= WORK REQUIRED =
Rewrite the lines below as a two-column CSV with the headers text and answer. Give each set of lines its own row, with the written text in the first field and its answer in the second. Put every field in quotes, turn line breaks into spaces, and leave out the pictures.

= DATASET SECTION =
++++++++

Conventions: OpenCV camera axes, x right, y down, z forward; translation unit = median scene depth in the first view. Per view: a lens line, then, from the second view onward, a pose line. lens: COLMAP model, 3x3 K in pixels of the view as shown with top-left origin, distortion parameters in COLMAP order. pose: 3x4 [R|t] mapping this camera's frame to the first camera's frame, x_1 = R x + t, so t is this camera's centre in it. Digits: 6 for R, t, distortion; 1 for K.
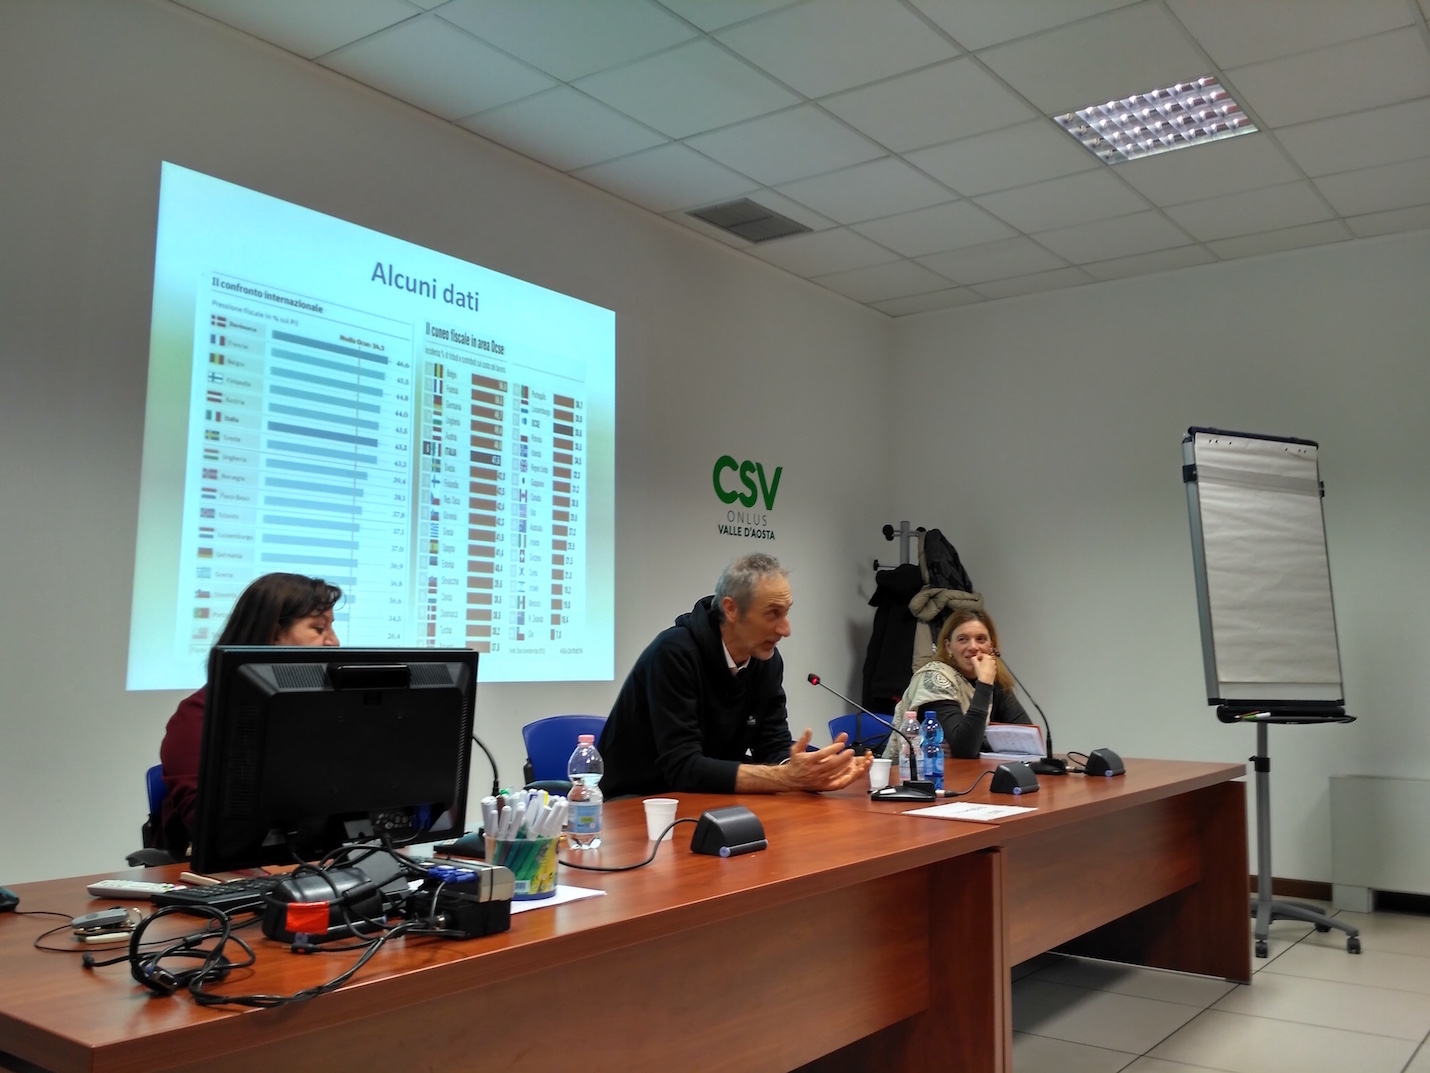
lens RADIAL K [[1303.9, 0, 717.3], [0, 1303.9, 532.4], [0, 0, 1]] dist [0.061084, -0.014023]
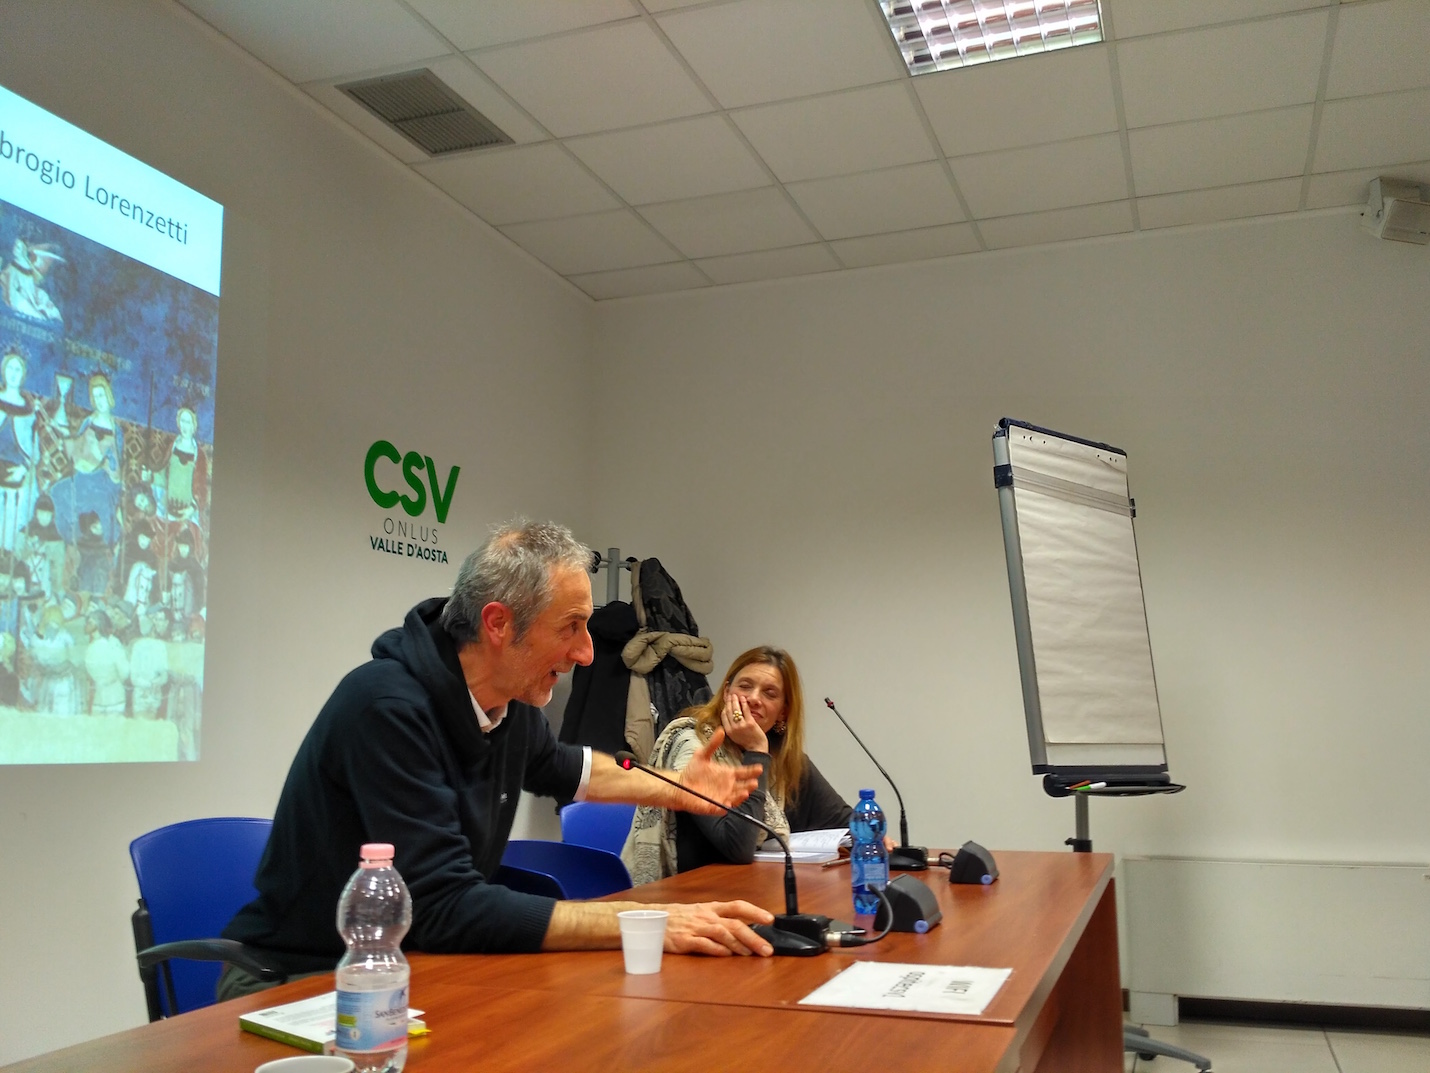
lens RADIAL K [[1303.9, 0, 722.5], [0, 1303.9, 546.0], [0, 0, 1]] dist [0.061084, -0.014023]
pose [[0.959284, 0.029292, 0.280920, -0.017011], [-0.015383, 0.998550, -0.051588, 0.036315], [-0.282023, 0.045167, 0.958344, 0.278475]]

++++++++

= OUTPUT FOR THIS EXERCISE =
text,answer
"Conventions: OpenCV camera axes, x right, y down, z forward; translation unit = median scene depth in the first view. Per view: a lens line, then, from the second view onward, a pose line. lens: COLMAP model, 3x3 K in pixels of the view as shown with top-left origin, distortion parameters in COLMAP order. pose: 3x4 [R|t] mapping this camera's frame to the first camera's frame, x_1 = R x + t, so t is this camera's centre in it. Digits: 6 for R, t, distortion; 1 for K.","lens RADIAL K [[1303.9, 0, 717.3], [0, 1303.9, 532.4], [0, 0, 1]] dist [0.061084, -0.014023] lens RADIAL K [[1303.9, 0, 722.5], [0, 1303.9, 546.0], [0, 0, 1]] dist [0.061084, -0.014023] pose [[0.959284, 0.029292, 0.280920, -0.017011], [-0.015383, 0.998550, -0.051588, 0.036315], [-0.282023, 0.045167, 0.958344, 0.278475]]"